The 2013 state law said that the federal government has no authority to regulate guns manufactured, sold and kept only in Kansas. The law enables guns to be manufactured and sold in Kansas without serial numbers. “The Act threatens to make Kansas a haven for illegal firearms traffickers,” the Brady Center’s complaint states.
Alla Lefkowitz, an attorney for the Brady Center, said gun retailers in Kansas cannot guarantee that guns they sell won’t cross state lines. She called the provision that restricts the law to guns kept in the state “virtually meaningless.”
Lefkowitz said the law, which exempts retailers from running federal background checks, hinders law enforcement efforts to combat gun crimes.
“What this law has done is create a situation where it is plausible that a violent domestic abuser can legally have an untraceable, undetectable gun and if a federal law enforcement officer attempts to arrest that individual it is the officer who will be facing felony charges,” Lefkowitz said.
Rep. Jim Howell, R-Derby, who co-sponsored the bill in the House, said that lawmakers expected the law to be challenged, but that he is confident it will stand.
“The situation they’re claiming, in my opinion, is all based on fear of what might happen. The situation’s not happened yet. They have no person who’s actually made a Kansas firearm that’s crossed state borders,” Howell said. “They’re coming at us with the theory, what might happen, and I don’t think that’s going to stand in court.”
The Brady Center said that a similar law, passed by the Montana Legislature, was struck down by a federal court of appeals.
Gov. Sam Brownback and Attorney General Derek Schmidt are both named as defendants in the lawsuit.

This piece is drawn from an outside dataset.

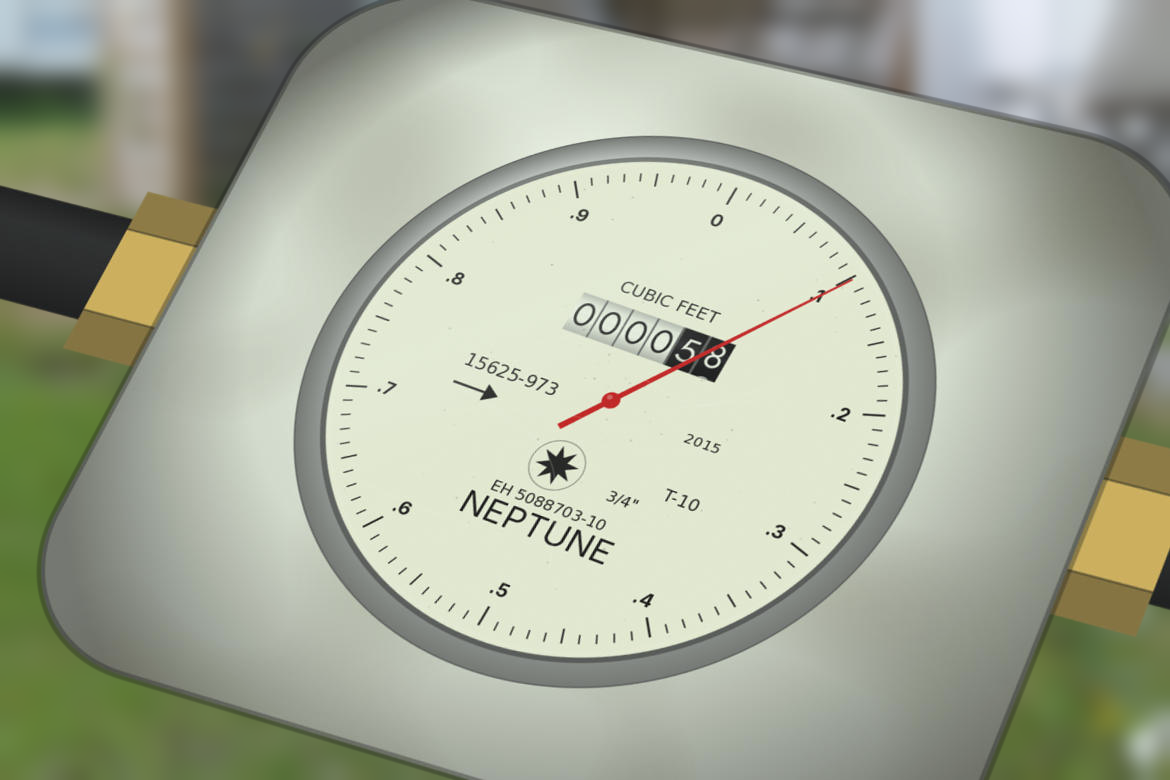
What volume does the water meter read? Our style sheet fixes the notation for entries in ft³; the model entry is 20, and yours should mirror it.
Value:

Schmidt issued a statement saying the state will “defend this duly enacted Kansas law.”
He said the law “was intended by the Legislature to safeguard Kansans’ rights under the Second and Tenth Amendments to the United States Constitution.”
He noted it had been in effect for more than a year and called the timing of the lawsuit in an election year “obviously political.”
Brownback responded to the initial announcement of the lawsuit on Monday by suggesting that the Brady Center was doing the bidding of the Obama administration.
Lowy called this assertion utterly baseless and incorrect. He also dismissed the notion that the timing of the lawsuit had any significance.
“We are doing the bidding of Kansans,” he said.
The complaint was filed on behalf of Brady Campaign members living in Kansas, including Paul Temme, who was a witness to the shooting at the Jewish Community Center of Greater Kansas City in April.
The complaint states that Temme believes the law makes it easier for violent criminals to obtain guns in Kansas and that he fears for his safety.